クラウドサービスの中には大きくPaaS、SaaS、IaaSの3つが存在し、それぞれサービス内容やサポートされる範囲が異なります。システム管理者や企業の情報システムに所属し、業務効率化や経費削減対策としてPaaSの利用を考えている方も多いことでしょう。今回は、PaaSの基礎知識について、基本的な仕組みやサービス内容を解説していきます。
クラウドでプラットフォームを提供するPaaS
PaaSはクラウドサービスの1分野であり、正式名称を「Platform as a Service」といいます。単語の頭文字をとってPaaSと表現されているわけです。ではこのPaaS、クラウドで一体何を提供するのでしょうか。
PaaSは業務システムやアプリケーションを開発するための「環境」を丸ごと提供しているといえます。その環境の中にはサーバやネットワーク機器、プログラミングをすぐに始められるデータベースやアプリケーションフレームワークなどのミドルウェア、OSを含み、一般的な情報システムを構築するために必要なものはひと通りそろっているのです。
このように情報システムの基本的な仕組みをクラウドサービスとして丸ごと提供されることで、自社内でゼロから環境構築をする必要がないというメリットがあります。もちろん、想定されるシステムの規模やユーザー数などによっては、自前でシステムを構築したほうがメリットの多い場合もあるでしょう。しかし、イニシャルコスト(初期投資)が非常に低額ですむPaaSは、結果的に低コストにおさまる場合が多いのです。
IaaSとの明確な違いは?
PaaSと一部重複する範囲をサービス内容とするものに、IaaSがあります。IaaSの守備範囲はよりハードウェア的な観点から見た「環境」であり、具体的にはサーバやネットワーク機器が該当するでしょう。従来型のレンタルサーバーやホスティングサービスよりカスタマイズ性豊かなサービスが特徴で、仮想サーバのスペックや占有・非占有、ネットワーク伝送速度などが設定されています。
このIaaSとPaaSの明確な違いは、IaaSがハードウェアを仮想化して提供することがメインであるのに対し、PaaSは総合的な「環境」や「空間」を主眼においていることです。その環境や空間の中には、結果的に仮想サーバやネットワークが含まれているといった理解でよいでしょう。IaaSとPaaSは提供される内容は似通っていても、コンセプトに明確な違いがあるのです。
PaaSを利用するのはどんなとき?
では、どんな時にPaaSを利用すると良いのでしょうか。

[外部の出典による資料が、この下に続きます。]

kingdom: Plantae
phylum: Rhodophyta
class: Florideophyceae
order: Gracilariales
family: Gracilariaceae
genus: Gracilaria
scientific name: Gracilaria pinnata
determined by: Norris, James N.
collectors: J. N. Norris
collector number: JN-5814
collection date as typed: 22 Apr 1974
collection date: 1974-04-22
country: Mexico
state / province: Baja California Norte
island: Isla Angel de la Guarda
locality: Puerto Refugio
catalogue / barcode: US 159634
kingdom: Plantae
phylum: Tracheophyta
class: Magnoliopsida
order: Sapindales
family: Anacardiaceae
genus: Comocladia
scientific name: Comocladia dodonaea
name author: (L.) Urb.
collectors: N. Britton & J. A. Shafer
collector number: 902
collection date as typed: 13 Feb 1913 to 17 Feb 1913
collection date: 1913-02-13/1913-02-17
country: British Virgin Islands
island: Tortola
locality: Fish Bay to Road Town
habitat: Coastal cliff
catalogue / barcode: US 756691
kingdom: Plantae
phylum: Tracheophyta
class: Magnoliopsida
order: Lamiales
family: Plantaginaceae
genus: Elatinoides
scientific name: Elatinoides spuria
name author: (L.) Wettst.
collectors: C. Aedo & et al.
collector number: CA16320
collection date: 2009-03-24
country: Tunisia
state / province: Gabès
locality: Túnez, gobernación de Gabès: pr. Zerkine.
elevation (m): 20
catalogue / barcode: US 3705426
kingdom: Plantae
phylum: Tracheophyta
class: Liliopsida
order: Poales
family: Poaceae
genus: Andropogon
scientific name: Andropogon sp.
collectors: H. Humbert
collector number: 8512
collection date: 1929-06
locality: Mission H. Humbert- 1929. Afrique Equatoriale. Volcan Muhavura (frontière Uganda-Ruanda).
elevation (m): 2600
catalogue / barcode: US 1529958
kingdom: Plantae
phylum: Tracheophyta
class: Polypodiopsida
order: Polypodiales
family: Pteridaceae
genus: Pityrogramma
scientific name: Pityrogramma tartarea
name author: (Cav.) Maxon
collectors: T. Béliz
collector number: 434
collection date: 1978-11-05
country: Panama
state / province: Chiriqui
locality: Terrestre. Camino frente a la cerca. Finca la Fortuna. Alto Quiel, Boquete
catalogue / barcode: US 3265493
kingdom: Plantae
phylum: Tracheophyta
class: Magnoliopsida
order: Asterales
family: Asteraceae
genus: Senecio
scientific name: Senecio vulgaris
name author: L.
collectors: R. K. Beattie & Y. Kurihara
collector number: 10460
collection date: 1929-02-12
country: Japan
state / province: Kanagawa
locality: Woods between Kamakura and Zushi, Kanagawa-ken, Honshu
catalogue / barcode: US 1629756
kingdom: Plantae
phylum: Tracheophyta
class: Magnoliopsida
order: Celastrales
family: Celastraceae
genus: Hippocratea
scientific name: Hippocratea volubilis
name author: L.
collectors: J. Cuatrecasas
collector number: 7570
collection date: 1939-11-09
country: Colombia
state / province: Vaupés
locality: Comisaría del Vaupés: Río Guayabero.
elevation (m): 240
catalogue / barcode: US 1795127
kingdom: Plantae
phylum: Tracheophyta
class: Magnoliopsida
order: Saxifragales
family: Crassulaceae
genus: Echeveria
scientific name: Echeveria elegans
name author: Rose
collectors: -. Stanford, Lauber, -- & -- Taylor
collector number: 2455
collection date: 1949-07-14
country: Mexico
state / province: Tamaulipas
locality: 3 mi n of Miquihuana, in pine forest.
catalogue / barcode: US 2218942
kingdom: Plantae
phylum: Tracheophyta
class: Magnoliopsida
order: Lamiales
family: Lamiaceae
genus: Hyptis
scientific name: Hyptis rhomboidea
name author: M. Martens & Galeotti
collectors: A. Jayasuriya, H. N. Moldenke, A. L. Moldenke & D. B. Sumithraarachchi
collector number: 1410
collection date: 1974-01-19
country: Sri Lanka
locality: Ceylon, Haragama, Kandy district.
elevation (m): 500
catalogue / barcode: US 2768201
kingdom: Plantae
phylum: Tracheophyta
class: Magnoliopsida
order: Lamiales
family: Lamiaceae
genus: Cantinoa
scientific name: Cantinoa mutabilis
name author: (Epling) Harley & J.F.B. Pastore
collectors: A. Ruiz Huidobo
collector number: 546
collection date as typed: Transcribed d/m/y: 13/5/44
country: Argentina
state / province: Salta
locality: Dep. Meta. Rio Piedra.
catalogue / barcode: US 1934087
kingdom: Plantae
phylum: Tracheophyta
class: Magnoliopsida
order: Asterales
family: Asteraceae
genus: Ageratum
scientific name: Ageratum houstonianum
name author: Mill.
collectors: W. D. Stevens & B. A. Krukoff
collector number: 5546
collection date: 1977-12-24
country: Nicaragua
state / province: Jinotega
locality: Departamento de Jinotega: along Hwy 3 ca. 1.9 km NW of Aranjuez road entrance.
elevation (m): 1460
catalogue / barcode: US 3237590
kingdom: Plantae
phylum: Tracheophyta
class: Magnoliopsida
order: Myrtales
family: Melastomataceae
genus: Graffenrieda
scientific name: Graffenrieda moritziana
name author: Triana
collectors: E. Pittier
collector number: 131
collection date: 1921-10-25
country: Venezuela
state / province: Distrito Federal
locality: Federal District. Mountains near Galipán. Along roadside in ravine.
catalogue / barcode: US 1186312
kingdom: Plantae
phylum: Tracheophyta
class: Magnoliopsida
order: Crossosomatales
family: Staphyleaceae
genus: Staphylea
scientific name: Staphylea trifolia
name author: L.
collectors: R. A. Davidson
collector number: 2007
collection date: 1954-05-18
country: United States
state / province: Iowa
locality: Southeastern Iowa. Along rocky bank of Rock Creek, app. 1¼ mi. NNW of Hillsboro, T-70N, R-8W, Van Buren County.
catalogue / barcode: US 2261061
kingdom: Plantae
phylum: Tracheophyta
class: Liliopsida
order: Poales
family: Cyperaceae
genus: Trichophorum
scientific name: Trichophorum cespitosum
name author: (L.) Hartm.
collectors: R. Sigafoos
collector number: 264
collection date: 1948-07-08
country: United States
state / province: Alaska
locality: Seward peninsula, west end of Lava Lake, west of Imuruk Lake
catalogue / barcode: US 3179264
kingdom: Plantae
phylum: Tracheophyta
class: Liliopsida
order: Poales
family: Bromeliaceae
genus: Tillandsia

PaaSが威力を発揮するのは、ビジネスやシステムの立ち上げ段階です。新規にWebサービスを開始する場合や、アプリケーション開発を行う場合、そのための環境構築には投資が必要です。しかし、現代のITビジネスはトレンドの移り変わりが早く、多額の費用を投じてビジネスやシステムの基礎を作り上げたとしても、その投資を確実に回収できる見込みを立てることは難しいもの。この初期投資をリスクとしてとらえ、少しでもビジネス上のリスクを減らすことに貢献するのが、PaaSといえます。
「小さく産んで大きく育てる」タイプのビジネスには、PaaSが適しているでしょう。中小企業内での新規ビジネスや、個人規模のスモールビジネスの立ち上げにPaaSは大きく貢献するのです。また、大企業であっても既存ビジネスのモバイル化や新技術の開発環境として活用できます。
PaaSの活用がビジネスを加速する
PaaSは、具体的なハードウェア環境を提供するIaaSやサービスそのものを提供するSaaSに比べて、どこか抽象的と評価されることが多いものですが、効果的に活用することでビジネスの流れを加速できるツールです。PaaSの活用で、時間的、人的リソースを割くことができない場合であっても、アイデアを具現化するスピードが向上します。ビジネスにリスク管理とスピードが求められる中、PaaSの導入は企業の成長を助けることになるでしょう。